Saturday, March 29, 2014

When it's really hard...

Sometimes parenting just really hard.  For us it usually has to do with issues surrounding sleep (and behavior associated with sleep problems).  Tonight just was hard.  We just got back from three nights away in Las Vegas, replete with lots of sleeping problems.  Alice had a bad cold, that I am crossing my fingers is almost over.  Violet was so over-excited/over-tired that she could simply not have me put her down to bed.  She would fight every step of the routine and then nonsensically scream at me "Put my blanket on more!" until she was practically hyperventilating.  Every time we ended up leaving and having her grandma Mimi put her down instead.  The matter was of course compounded by Alice and Violet being in the same room (Alice was in a crib in the bathroom!)  Alice wasn't sleeping well at all because of being sick and in a new (ugh, bathroom) environment with a less comfy crib. 

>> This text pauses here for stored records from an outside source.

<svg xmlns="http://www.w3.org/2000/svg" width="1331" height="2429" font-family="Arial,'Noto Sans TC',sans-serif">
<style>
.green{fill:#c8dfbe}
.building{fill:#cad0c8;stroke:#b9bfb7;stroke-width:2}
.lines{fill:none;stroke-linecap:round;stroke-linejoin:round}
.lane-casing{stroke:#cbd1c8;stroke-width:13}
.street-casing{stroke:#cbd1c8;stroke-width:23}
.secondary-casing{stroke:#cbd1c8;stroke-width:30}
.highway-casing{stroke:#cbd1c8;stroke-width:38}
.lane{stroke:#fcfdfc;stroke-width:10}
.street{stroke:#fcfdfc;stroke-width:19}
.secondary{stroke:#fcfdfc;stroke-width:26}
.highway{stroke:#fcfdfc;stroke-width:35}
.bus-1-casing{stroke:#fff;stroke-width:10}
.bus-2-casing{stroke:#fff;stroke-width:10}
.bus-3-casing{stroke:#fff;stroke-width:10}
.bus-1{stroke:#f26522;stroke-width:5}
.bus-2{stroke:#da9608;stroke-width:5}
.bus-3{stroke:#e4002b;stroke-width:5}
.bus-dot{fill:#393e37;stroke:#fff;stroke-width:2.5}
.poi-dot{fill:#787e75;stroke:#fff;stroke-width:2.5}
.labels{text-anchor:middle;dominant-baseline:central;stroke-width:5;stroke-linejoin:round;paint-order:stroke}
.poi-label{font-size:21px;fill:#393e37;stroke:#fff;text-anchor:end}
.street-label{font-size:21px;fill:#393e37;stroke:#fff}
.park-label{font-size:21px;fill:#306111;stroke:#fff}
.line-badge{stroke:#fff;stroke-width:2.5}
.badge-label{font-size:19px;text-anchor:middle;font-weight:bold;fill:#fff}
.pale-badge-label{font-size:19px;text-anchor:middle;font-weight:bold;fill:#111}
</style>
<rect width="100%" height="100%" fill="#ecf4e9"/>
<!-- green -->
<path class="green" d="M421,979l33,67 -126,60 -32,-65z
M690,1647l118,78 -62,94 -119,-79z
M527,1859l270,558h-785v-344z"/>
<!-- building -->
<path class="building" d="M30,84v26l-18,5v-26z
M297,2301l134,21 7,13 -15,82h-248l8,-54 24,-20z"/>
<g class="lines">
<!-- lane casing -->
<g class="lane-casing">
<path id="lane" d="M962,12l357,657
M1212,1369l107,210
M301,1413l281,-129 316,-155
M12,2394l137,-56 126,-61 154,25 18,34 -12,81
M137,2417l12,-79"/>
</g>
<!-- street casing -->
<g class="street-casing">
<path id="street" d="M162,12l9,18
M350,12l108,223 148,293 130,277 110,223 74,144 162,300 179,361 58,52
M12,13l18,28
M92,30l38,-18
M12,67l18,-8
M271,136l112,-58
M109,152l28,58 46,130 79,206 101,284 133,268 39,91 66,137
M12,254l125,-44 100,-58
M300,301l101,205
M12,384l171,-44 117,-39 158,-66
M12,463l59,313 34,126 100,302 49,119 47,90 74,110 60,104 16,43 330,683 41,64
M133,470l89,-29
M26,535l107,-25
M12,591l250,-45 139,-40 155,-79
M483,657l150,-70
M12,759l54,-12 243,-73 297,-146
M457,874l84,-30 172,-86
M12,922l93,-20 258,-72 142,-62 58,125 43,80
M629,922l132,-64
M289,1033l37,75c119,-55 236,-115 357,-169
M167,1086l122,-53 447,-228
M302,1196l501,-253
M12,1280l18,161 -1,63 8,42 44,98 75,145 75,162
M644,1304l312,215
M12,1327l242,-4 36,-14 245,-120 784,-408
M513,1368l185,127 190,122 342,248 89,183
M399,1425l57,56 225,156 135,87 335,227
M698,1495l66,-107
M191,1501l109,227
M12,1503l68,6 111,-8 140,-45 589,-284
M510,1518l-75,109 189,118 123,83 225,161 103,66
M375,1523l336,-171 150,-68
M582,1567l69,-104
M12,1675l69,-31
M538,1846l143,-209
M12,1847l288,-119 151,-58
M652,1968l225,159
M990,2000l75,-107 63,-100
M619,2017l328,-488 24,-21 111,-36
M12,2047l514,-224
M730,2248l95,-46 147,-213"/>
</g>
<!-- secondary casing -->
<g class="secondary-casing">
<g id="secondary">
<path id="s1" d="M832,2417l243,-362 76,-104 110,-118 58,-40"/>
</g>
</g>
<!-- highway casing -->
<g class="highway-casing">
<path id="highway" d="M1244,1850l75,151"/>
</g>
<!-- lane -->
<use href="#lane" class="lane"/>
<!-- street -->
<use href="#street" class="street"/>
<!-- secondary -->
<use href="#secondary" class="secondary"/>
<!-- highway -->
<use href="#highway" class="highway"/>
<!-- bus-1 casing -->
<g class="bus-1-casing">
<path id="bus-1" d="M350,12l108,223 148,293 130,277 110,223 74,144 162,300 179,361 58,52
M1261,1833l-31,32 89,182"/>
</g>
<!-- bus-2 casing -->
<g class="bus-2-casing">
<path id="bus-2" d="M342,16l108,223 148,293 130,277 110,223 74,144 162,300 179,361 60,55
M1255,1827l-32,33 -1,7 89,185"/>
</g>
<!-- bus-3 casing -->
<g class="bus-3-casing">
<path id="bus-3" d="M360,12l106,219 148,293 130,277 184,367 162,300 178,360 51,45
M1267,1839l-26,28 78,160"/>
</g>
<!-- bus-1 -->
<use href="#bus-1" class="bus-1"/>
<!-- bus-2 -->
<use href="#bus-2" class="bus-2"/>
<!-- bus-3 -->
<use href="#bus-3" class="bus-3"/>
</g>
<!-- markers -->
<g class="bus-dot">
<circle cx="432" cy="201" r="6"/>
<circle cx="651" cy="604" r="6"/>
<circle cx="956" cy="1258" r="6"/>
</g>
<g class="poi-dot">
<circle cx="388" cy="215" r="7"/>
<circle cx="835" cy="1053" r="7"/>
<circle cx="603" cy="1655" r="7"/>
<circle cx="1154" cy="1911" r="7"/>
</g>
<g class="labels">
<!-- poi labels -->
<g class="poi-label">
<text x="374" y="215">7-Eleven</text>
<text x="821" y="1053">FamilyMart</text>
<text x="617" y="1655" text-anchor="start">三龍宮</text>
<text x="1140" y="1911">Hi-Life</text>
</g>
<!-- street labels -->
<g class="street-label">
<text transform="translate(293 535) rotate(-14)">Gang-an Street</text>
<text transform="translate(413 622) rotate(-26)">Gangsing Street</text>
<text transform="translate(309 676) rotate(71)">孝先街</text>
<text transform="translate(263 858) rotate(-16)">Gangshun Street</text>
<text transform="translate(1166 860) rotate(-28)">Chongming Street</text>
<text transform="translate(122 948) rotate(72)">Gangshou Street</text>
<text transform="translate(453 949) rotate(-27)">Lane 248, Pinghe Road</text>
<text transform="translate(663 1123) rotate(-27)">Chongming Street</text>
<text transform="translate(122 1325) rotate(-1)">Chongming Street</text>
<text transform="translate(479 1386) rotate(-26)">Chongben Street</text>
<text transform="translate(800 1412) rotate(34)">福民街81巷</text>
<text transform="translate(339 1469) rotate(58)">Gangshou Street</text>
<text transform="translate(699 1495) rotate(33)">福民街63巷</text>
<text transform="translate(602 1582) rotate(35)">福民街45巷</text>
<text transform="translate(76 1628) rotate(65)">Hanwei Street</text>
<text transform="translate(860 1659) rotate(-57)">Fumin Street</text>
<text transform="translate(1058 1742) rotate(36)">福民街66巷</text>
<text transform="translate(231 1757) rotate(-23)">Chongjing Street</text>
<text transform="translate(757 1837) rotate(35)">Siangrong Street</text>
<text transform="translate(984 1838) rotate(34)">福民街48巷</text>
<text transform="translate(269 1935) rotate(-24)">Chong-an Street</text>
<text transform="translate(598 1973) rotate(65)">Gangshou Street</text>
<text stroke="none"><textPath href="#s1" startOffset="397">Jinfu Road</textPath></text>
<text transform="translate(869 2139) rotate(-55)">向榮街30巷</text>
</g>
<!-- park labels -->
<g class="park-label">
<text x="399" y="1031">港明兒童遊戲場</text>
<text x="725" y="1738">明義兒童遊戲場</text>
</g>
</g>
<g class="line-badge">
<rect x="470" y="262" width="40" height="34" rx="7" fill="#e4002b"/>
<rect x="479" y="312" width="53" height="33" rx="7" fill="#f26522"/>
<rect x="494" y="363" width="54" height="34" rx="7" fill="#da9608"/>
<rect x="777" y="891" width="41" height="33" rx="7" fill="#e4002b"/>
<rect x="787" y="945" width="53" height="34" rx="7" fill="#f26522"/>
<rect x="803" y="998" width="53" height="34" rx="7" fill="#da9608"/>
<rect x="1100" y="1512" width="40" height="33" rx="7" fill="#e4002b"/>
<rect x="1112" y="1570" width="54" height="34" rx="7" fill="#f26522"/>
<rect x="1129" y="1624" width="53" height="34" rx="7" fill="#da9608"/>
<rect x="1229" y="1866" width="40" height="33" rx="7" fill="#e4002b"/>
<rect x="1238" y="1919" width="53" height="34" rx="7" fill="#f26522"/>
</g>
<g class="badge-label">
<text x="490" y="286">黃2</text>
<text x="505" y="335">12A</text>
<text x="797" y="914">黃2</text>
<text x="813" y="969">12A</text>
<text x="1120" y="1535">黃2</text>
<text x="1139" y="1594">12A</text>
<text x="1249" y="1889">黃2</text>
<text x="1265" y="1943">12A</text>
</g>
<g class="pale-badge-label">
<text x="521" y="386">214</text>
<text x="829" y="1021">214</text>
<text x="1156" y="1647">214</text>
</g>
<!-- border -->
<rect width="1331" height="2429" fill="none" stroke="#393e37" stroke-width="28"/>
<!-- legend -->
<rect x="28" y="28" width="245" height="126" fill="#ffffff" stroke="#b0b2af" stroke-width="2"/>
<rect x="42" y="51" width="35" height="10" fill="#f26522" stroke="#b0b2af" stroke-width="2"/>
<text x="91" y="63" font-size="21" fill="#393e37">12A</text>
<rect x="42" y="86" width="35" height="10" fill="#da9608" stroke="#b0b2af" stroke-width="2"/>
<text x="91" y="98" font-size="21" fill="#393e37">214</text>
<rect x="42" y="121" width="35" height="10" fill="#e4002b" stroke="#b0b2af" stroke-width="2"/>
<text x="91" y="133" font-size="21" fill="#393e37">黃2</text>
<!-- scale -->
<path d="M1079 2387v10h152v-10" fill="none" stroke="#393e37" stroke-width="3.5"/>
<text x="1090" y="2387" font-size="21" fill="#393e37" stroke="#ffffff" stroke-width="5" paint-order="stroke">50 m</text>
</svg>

Tonight Alice screamed for roughly 30 minutes, but was clearly trying to go to sleep.  It was horrible to listen to because I know in my heart that it wasn't her fault that her whole schedule has been so wacked out by our vacationing.  (I think George feels okay about her crying herself to sleep because 1.) she loves to sleep and usually is clearly trying to get to sleep when she cries out and 2.) Violet's continued sleep resistance is proof that answering every cry has its real drawbacks. It kills me because Alice is such a love and if you honor her schedule, hardly cries when she's put down at drowsy).

As I type this Violet is in her room, now talking to herself, after several minutes of fitting at the top of her lungs.  I am attempting to utilize the "Green" light function of her Toddler Clock to instill a limit on our book reading, back rubbing portion of the night. 
Of course it seems like she needs a whole different color because she kept looking at it for when to get into bed and then was pissed when we didn't have much back rubbing time.  She actually yelled that "blanket on more" nonsense in the last few minutes I could have been rubbing her back.  I'm hoping this green light stuff catches on. 

Sleep!  Ahhh!  It's hard to remember that this next year or two is the hardest, and it, like all things, too will pass.